# [WORK ITEM]
Pick out and copy every line in the entries below that contains the word "verre".

# [MATERIAL PROVIDED]
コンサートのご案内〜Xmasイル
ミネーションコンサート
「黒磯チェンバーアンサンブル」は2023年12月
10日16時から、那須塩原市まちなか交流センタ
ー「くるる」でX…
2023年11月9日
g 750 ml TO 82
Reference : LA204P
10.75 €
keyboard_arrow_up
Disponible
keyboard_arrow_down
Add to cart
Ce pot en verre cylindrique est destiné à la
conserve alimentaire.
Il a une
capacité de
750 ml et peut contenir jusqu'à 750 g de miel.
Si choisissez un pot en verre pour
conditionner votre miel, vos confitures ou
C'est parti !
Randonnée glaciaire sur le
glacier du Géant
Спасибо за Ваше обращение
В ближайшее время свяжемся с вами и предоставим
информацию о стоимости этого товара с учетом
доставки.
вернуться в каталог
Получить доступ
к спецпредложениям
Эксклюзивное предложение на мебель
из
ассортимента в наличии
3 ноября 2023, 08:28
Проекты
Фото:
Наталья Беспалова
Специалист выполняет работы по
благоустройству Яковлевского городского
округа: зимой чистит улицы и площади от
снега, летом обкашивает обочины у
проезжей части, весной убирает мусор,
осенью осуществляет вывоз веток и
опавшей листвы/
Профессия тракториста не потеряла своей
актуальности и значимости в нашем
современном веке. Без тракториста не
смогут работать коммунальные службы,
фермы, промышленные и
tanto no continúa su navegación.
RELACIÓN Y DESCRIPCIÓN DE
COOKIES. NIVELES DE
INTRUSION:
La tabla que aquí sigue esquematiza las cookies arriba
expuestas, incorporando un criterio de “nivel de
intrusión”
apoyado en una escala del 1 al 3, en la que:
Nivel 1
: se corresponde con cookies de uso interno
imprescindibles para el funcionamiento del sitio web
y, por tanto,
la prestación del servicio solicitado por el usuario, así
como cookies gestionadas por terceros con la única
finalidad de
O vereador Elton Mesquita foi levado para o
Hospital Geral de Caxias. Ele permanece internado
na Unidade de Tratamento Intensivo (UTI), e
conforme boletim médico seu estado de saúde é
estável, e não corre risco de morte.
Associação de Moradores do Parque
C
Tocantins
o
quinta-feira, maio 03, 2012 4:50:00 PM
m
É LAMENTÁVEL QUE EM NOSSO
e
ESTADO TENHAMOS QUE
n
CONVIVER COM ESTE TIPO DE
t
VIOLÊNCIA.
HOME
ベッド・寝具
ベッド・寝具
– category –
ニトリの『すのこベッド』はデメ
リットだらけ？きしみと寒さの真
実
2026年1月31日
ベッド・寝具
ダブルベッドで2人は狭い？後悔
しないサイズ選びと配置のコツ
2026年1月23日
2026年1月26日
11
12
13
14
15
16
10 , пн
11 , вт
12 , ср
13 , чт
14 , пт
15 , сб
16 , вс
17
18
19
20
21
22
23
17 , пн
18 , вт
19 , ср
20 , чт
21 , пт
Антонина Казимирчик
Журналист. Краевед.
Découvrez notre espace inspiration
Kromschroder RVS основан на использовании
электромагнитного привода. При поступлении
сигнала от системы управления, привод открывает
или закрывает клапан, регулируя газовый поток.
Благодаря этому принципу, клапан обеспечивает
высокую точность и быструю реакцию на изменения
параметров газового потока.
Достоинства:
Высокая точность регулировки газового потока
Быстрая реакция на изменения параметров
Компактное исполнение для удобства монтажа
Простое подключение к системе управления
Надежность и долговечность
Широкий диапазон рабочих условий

# [EXERCISE SOLUTION]
Ce pot en verre cylindrique est destiné à la
Si choisissez un pot en verre pour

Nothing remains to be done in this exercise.